Amr Alashaal, Regional Vice President – Middle East at A10 Networks said that tracking of DDoS attacks, DDoS attack methods, and malware activity, A10 Networks has observed a steady increase in the frequency, intensity, and sophistication of these threats, most recently in the State of DDoS Weapons Report for H2 2020, which covers the second half of the past year. 

“During this period, we saw an increase of over 12% in the number of potential DDoS weapons available on the internet, with a total of approximately 12.5 million weapons detected. The good news is that proven methods of protection continue to be effective even as threat levels rise,” Amr said.

Botnets drive DDoS attack levels to new heights

In June 2020, Amazon revealed a DDoS attack on its public cloud earlier that year that peaked at 2.3 Terabit per second (Tbps), almost twice the size of the previous largest recorded attack. 

Soon afterward, Google revealed details of an even larger DDoS attack that peaked at 2.5 Tbps.  

Unlike other types of cyberattacks that depend on concealment, DDoS attacks aim to simply overwhelm an organization’s defenses with a massive flood of service requests delivered from a large number of sources. The distributed nature of the attack makes it especially difficult to repel, as the victim can’t simply block requests from a single illicit source. 

In recent years, hackers have evolved their methods and broadened their base of attack by using malware to hijack vulnerable compute nodes such as computers, servers, routers, cameras, and other IoT devices and recruit them as bots. 

In the second half of 2020, the top locations where botnet agents were detected include India, Egypt, and China, which together accounted for approximately three-quarters of the total. 

Blocking botnet recruiters

The identification of IP addresses associated with DDoS attacks gives organizations a way to defend their systems against questionable activity and potential threats. To protect services, users, and customers from impending DDoS attacks, companies should block traffic from possibly compromised IP addresses unless it is essential for the business, or to rate-limit it until the issue is resolved. 

Automated traffic baselining, artificial intelligence (AI), and machine learning (ML) techniques can help security teams recognize and deal with zero-day attacks more quickly by recognizing anomalous behavior compared with historical norms. 

Another important step is to make sure that your organization’s own devices are not being recruited as bots. All IoT devices should be updated to the latest version to alleviate infection by malware. To detect any pre-existing infections, monitor for unrecognized outbound connections from these devices, and check whether BitTorrent has ever been seen sourced or destined to these devices. 

Outbound connections should be blocked as well. This will prevent the device from making the call required for the installation of malware such as mozi.m or mozi.a as part of the bot recruitment process. 

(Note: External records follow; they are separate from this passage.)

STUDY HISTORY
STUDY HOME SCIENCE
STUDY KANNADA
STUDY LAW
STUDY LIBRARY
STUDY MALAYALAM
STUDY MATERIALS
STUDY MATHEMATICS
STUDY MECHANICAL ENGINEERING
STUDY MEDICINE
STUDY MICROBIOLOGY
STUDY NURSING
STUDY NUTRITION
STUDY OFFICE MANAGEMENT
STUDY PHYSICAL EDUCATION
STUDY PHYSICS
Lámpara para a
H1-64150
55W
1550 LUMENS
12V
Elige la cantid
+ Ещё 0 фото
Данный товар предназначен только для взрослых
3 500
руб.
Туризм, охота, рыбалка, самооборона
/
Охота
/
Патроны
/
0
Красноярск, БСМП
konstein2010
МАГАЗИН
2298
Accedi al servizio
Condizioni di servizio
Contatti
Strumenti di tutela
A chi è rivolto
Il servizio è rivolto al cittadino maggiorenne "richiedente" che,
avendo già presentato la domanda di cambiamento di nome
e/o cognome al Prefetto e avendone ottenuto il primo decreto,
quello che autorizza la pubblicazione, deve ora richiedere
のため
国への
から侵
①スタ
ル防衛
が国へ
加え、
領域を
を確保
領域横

Amplification attacks and how to prevent them 

The scope of a DDoS attack can be vastly expanded through amplification, a technique that exploits the connectionless nature of the UDP protocol. 

The attacker spoofs the victim’s IP address and uses it to send numerous small requests to internet-exposed servers. Servers configured to answer unauthenticated requests, and running applications or protocols with amplification capabilities will then generate a response many times larger than the size of each request, generating an overwhelming volume of traffic that can devastate the victim’s systems. 

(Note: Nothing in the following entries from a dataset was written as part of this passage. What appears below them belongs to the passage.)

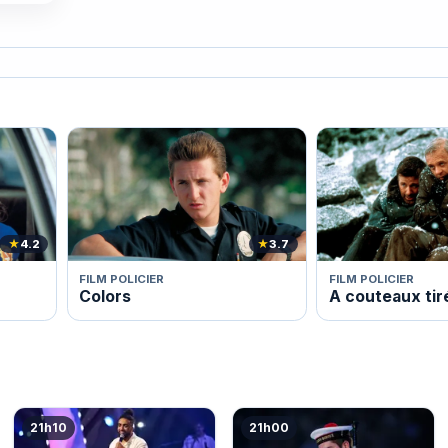
★
4.2
★
3.7
FILM POLICIER
FILM POLICIER
Colors
A couteaux tir
21h10
21h00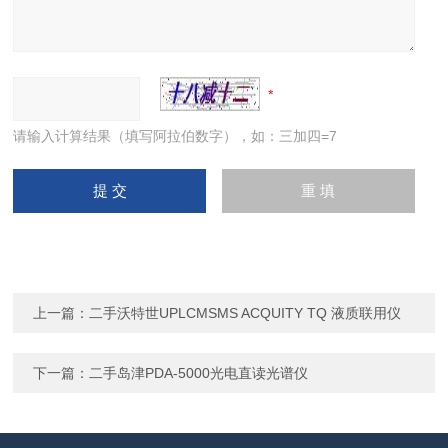
请输入计算结果（填写阿拉伯数字），如：三加四=7
上一篇：
二手沃特世UPLCMSMS ACQUITY TQ 液质联用仪
下一篇：
二手岛津PDA-5000光电直读光谱仪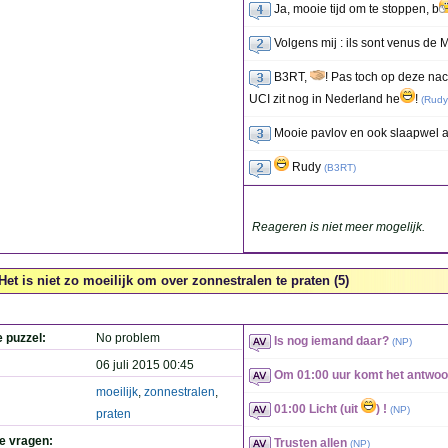
Ja, mooie tijd om te stoppen, b
Volgens mij : ils sont venus de
B3RT,
! Pas toch op deze nac
UCI zit nog in Nederland he
!
(
Rudy
Mooie pavlov en ook slaapwel 
Rudy
(
B3RT
)
Reageren is niet meer mogelijk.
Het is niet zo moeilijk om over zonnestralen te praten (5)
e puzzel:
No problem
Is nog iemand daar?
(
NP
)
06 juli 2015 00:45
Om 01:00 uur komt het antwoo
moeilijk
,
zonnestralen
,
01:00 Licht (uit
) !
(
NP
)
praten
de vragen:
Trusten allen
(
NP
)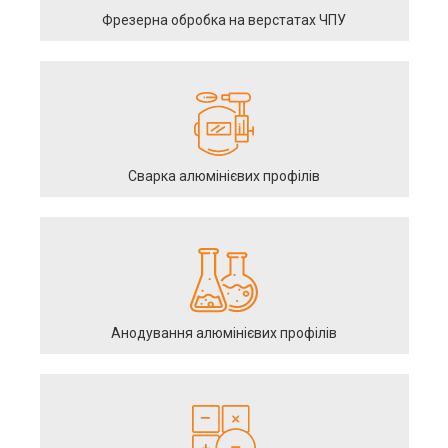
Фрезерна обробка на верстатах ЧПУ
Сварка алюмінієвих профілів
Анодування алюмінієвих профілів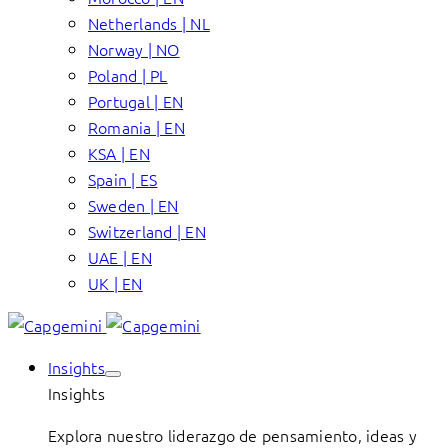
Netherlands | NL
Norway | NO
Poland | PL
Portugal | EN
Romania | EN
KSA | EN
Spain | ES
Sweden | EN
Switzerland | EN
UAE | EN
UK | EN
Insights
Insights
Explora nuestro liderazgo de pensamiento, ideas y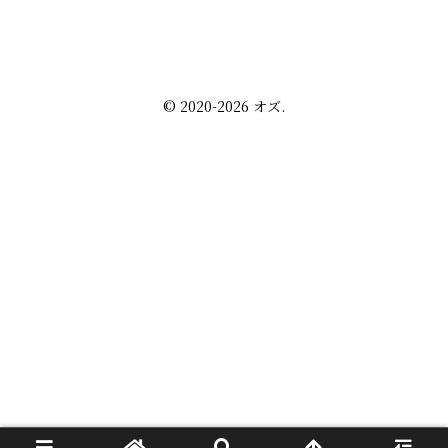
株・配当金
趣味の話
未分類
プライバシーポリシー
お問い合わせ
© 2020-2026 オズ.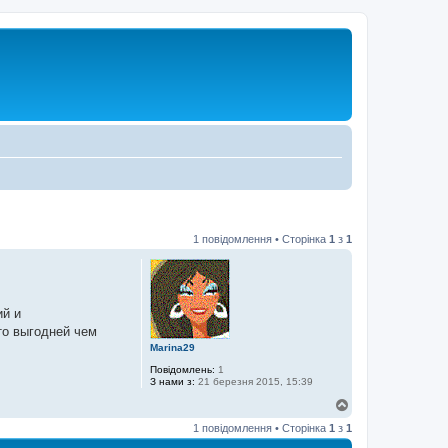
1 повідомлення • Сторінка
1
з
1
ий и
то выгодней чем
Marina29
Повідомлень:
1
З нами з:
21 березня 2015, 15:39
Д
о
1 повідомлення • Сторінка
1
з
1
г
о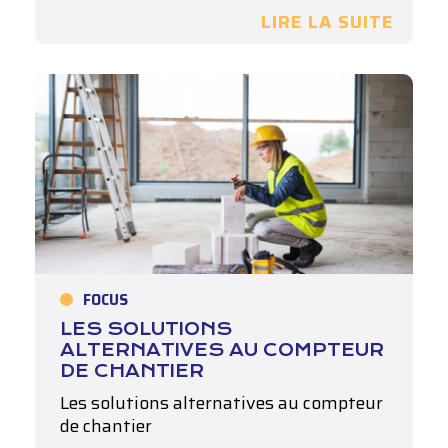
Rendre autonome…
LIRE LA SUITE
FOCUS
LES SOLUTIONS
ALTERNATIVES AU COMPTEUR
DE CHANTIER
Les solutions alternatives au compteur
de chantier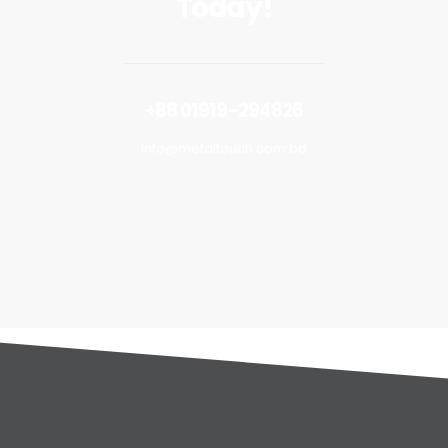
Today!
+88 01919-294826
info@metaltouch.com.bd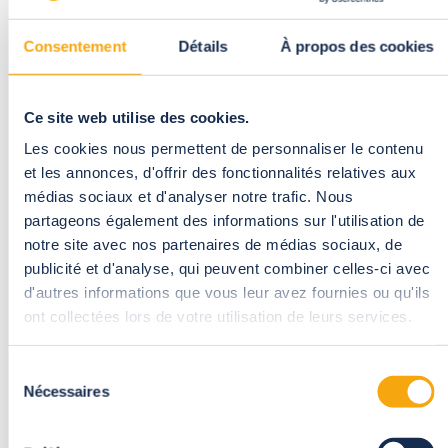
Carport
solaire ou
Consentement
Détails
À propos des cookies
traditionnel
Ce site web utilise des cookies.
Les cookies nous permettent de personnaliser le contenu
et les annonces, d'offrir des fonctionnalités relatives aux
médias sociaux et d'analyser notre trafic. Nous
partageons également des informations sur l'utilisation de
notre site avec nos partenaires de médias sociaux, de
publicité et d'analyse, qui peuvent combiner celles-ci avec
d'autres informations que vous leur avez fournies ou qu'ils
ont collectées lors de votre utilisation de leurs services.
Sélection
Nécessaires
du
Protection toute l’année
: Votre véhicule est abrité des UV,
consentement
de la pluie et de la neige.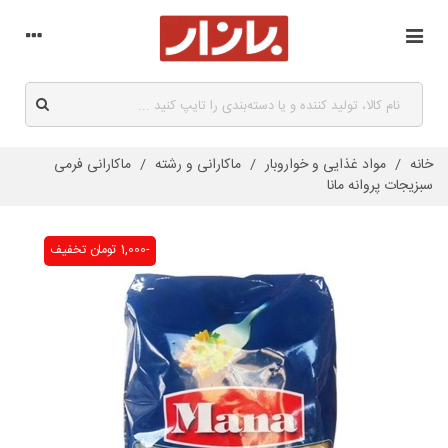
خانه
/
مواد غذایی و خواروبار
/
ماکارانی و رشته
/
ماکارانی فرمی
سبزیجات پروانه مانا
-1,000 تومان
تخفیف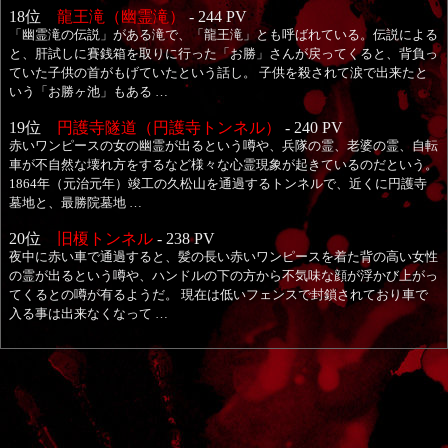
18位
龍王滝（幽霊滝）
- 244 PV
「幽霊滝の伝説」がある滝で、「龍王滝」とも呼ばれている。伝説による
と、肝試しに賽銭箱を取りに行った「お勝」さんが戻ってくると、背負っ
ていた子供の首がもげていたという話し。 子供を殺されて涙で出来たと
いう「お勝ヶ池」もある …
19位
円護寺隧道（円護寺トンネル）
- 240 PV
赤いワンピースの女の幽霊が出るという噂や、兵隊の霊、老婆の霊、自転
車が不自然な壊れ方をするなど様々な心霊現象が起きているのだという。
1864年（元治元年）竣工の久松山を通過するトンネルで、近くに円護寺
墓地と、最勝院墓地 …
20位
旧榎トンネル
- 238 PV
夜中に赤い車で通過すると、髪の長い赤いワンピースを着た背の高い女性
の霊が出るという噂や、ハンドルの下の方から不気味な顔が浮かび上がっ
てくるとの噂が有るようだ。 現在は低いフェンスで封鎖されており車で
入る事は出来なくなって …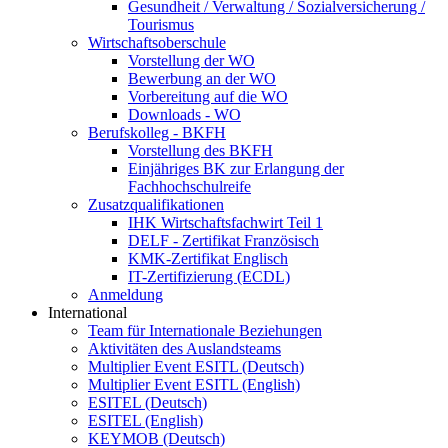
Gesundheit / Verwaltung / Sozialversicherung /
Tourismus
Wirtschaftsoberschule
Vorstellung der WO
Bewerbung an der WO
Vorbereitung auf die WO
Downloads - WO
Berufskolleg - BKFH
Vorstellung des BKFH
Einjähriges BK zur Erlangung der
Fachhochschulreife
Zusatzqualifikationen
IHK Wirtschaftsfachwirt Teil 1
DELF - Zertifikat Französisch
KMK-Zertifikat Englisch
IT-Zertifizierung (ECDL)
Anmeldung
International
Team für Internationale Beziehungen
Aktivitäten des Auslandsteams
Multiplier Event ESITL (Deutsch)
Multiplier Event ESITL (English)
ESITEL (Deutsch)
ESITEL (English)
KEYMOB (Deutsch)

Amplification reflection attacks have resulted in record-breaking volumetric attacks and account for the majority of DDoS attacks.

The SSDP protocol, with more than 2.5 million unique systems, led the list of amplification attack weapons exposed to the internet in 2020. 

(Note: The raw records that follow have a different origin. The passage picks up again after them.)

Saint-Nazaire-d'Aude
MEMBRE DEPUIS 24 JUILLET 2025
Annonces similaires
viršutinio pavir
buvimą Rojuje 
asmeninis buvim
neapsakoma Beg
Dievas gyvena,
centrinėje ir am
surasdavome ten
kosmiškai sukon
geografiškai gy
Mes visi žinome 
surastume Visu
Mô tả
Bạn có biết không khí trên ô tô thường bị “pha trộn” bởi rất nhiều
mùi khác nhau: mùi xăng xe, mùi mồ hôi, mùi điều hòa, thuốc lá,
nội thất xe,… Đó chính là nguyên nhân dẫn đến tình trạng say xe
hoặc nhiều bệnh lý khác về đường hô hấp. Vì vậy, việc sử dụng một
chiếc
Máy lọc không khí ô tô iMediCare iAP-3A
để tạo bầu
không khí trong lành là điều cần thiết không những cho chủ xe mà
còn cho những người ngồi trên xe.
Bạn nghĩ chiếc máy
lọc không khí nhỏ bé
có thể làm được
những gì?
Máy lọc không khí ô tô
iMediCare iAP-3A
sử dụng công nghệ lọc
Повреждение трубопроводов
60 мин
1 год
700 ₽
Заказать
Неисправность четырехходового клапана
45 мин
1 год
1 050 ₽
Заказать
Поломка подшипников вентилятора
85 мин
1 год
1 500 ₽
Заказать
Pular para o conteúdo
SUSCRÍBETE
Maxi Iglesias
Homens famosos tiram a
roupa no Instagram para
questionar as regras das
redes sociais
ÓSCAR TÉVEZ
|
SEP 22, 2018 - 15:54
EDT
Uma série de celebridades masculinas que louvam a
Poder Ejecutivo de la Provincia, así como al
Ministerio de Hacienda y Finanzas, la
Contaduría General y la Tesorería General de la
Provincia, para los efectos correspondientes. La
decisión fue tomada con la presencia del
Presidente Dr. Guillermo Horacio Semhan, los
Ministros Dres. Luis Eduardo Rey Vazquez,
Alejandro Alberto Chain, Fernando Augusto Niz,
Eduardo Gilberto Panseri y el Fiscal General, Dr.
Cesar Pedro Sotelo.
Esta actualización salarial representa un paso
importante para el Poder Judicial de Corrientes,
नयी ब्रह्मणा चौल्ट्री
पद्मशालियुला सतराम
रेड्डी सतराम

With an amplification factor of over 30x, SSDP is considered one of the most potent DDoS weapons. The most straightforward blanket protection against such attacks is to simply block port 1900 traffic sourced from the internet unless there is a specific use case for SSDP usage across the internet. 

As recent trends make clear, the DDoS threat will only continue to grow as rising online activity across sectors, a rapidly expanding universe of IoT devices, and increasingly sophisticated methods offer new opportunities for cybercriminals.